═════ EXCERPT TO READ

Q7. Implement the `create_decision_tree` function. `max_levels` denotes the maximum height of the tree. For example, if `max_levels = 1` then the decision tree will only contain the leaf node at the root. 

[Hint: this is where the recursion happens.]

In [587]:
def create_decision_tree(data, max_levels):
    # If max levels is 0 or there is no data, return a leaf node
    if max_levels == 0 or len(data) == 0:
        return create_leaf_node(data)

    # Check if all labels are the same (pure node)
    labels = data.iloc[:, -1]
    if len(set(labels)) == 1:
        return create_leaf_node(data)

    # Identify the best feature and threshold for splitting
    best_feature, best_thresh = identify_best_split(data)

    # If no valid split found, create a leaf node
    if best_feature is None or best_thresh is None:
        return create_leaf_node(data)

    # Split the data based on the best feature and threshold
    left_data = data[data.iloc[:, best_feature] < best_thresh]
    right_data = data[data.iloc[:, best_feature] >= best_thresh]

    # If one of the branches is empty, return a leaf node
    if left_data.empty or right_data.empty:
        return create_leaf_node(data)

    # Create the current node and set the splitting feature and threshold
    current_node = TreeNode()
    current_node.is_leaf = False  # Explicitly setting is_leaf for internal nodes
    current_node.feature_idx = best_feature
    current_node.thresh_val = best_thresh

    # Recursively create left and right children
    current_node.left_child = create_decision_tree(left_data, max_levels - 1) 
    current_node.right_child = create_decision_tree(right_data, max_levels - 1)

══════════
═════ DATA SECTION

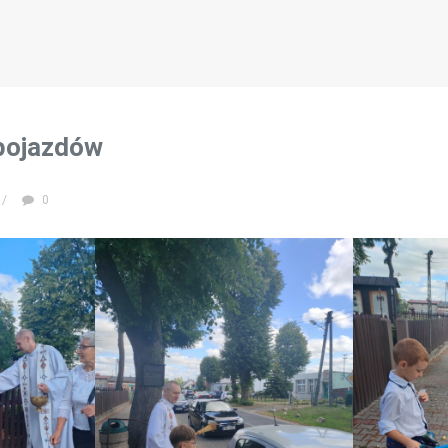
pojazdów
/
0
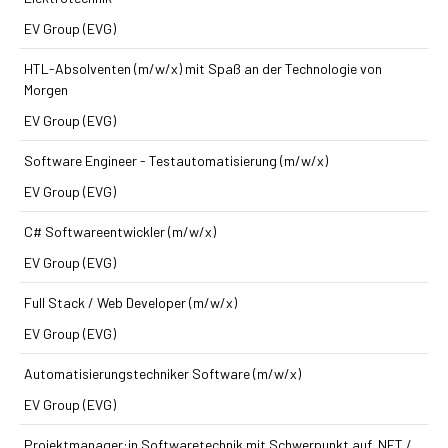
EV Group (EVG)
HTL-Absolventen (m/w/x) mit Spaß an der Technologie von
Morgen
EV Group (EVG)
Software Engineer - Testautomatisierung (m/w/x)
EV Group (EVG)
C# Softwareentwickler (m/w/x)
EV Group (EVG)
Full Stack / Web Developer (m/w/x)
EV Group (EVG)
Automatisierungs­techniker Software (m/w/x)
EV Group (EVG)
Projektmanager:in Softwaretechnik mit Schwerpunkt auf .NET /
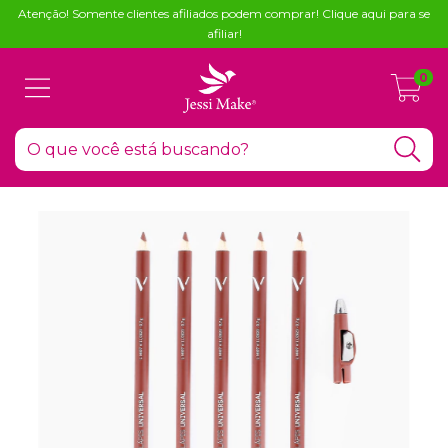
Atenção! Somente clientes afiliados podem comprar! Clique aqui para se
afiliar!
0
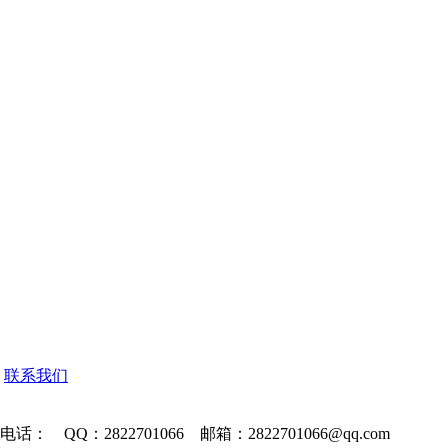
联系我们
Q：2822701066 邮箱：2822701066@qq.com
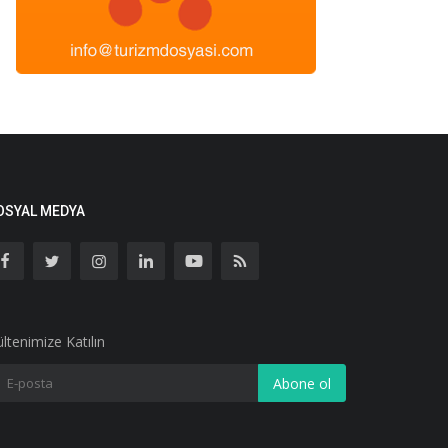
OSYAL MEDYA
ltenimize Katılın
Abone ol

══════════
═════ DATA SECTION

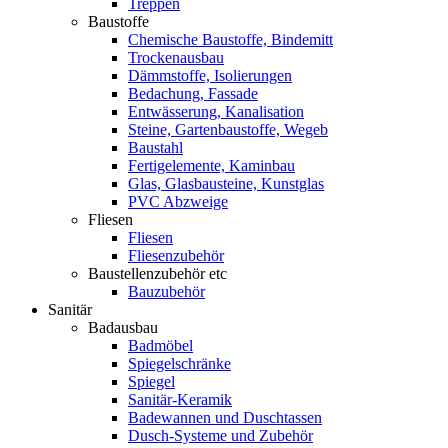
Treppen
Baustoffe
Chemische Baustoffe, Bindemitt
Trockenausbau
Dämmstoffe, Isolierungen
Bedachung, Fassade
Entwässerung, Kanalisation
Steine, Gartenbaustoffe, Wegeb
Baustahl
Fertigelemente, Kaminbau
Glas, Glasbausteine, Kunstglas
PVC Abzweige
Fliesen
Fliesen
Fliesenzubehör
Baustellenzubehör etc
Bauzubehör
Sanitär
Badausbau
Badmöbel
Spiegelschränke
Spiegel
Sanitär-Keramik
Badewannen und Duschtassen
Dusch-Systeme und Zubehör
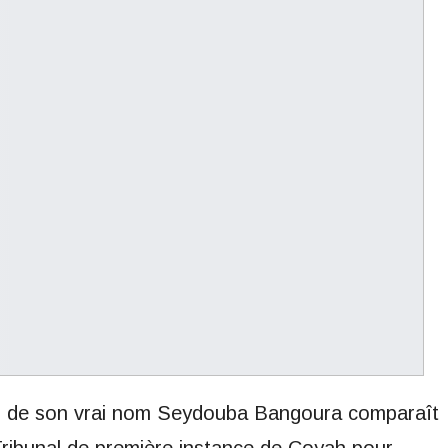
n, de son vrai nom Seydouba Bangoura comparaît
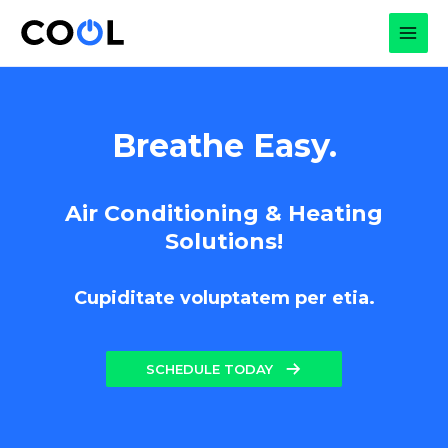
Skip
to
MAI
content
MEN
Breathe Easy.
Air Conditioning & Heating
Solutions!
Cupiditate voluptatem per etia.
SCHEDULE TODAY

══════════
═════ DATA SECTION

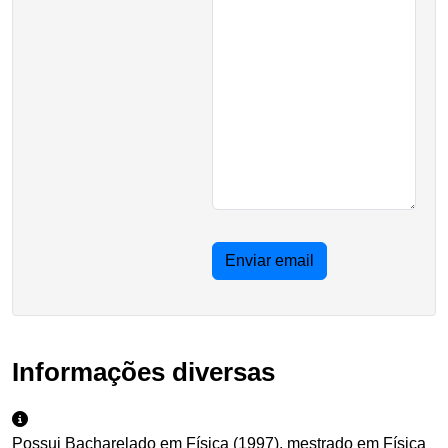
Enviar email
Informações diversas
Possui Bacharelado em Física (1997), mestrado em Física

══════════

> _DIRECTIVE 1_
Answer these about the decision-tree exercise:
(a) If `max_levels = 1`, what does the tree contain?
(b) Which column of `data` does the code use for the labels?
(c) What value does the code assign to `is_leaf` for internal nodes?
> _DIRECTIVE 2_
Continue the `create_decision_tree` code in the decision-tree exercise from its last line.
The records are drawn from a different source than the decision-tree exercise.

> _YOUR RESPONSE 1_
(a) Only the leaf node at the root.
(b) The last column (`data.iloc[:, -1]`).
(c) `False`.

> _YOUR RESPONSE 2_
    return current_node


Q8. Given a decision tree and a test set, the function `calc_accuracy` returns the accuracy of the classifier on a test set. Return the accuracy as a decimal (i.e. return 0.987 and *not* 98.7).

In [588]:
def calc_accuracy(tree_root, test_data):
    correct_predictions = 0 
    total_predictions = len(test_data)

    for index, instance in test_data.iterrows():
        # print('inside calc_accuracy')
        # print('printing it here in calc_accuracy' , tree_root)
        # print('the type of instance is: ', type(instance))
        predicted_label = make_prediction(tree_root, instance)
        # print("predicted label:" , predicted_label)
        true_label = instance.iloc[-1]
        if true_label == predicted_label:
            correct_predictions += 1 

    return correct_predictions / total_predictions 

Q9. Now measure the accuracy of using a decision tree on this data with a 5-fold cross validation. 
Set the `max_levels` parameter to 10 and return the average accuracy from a 5-fold-CV (as a decimal).

This must run in under 10 minutes, otherwise points will be deducted. 

In [None]:
def run_CV(filename):
    start = time.time()
    d = pd.read_csv(filename, header = None)
    accuracy = 0
    fold_size = len(d) // 5
    accuracies = []

    for i in range(5):
        test_set = d[i * fold_size: (i + 1) * fold_size]
        train_set = pd.concat([d.iloc[:i * fold_size], d.iloc[(i + 1) * fold_size:]]) 
        tree = create_decision_tree(train_set, max_levels=10)
        fold_accuracy = calc_accuracy(tree, test_set)
        print("fold accuracy", fold_accuracy)
        accuracies.append(fold_accuracy)

    accuracy = sum(accuracies) / len(accuracies)
    #print runtime
    end = time.time()
    total_time = end - start
    min = int(total_time // 60)
    sec = int(total_time % 60)
    print(f"Time taken: {min}:{sec:02d}")

    return accuracy


accuracy = run_CV("messidor_features.txt")
print('Accuracy:', accuracy*100)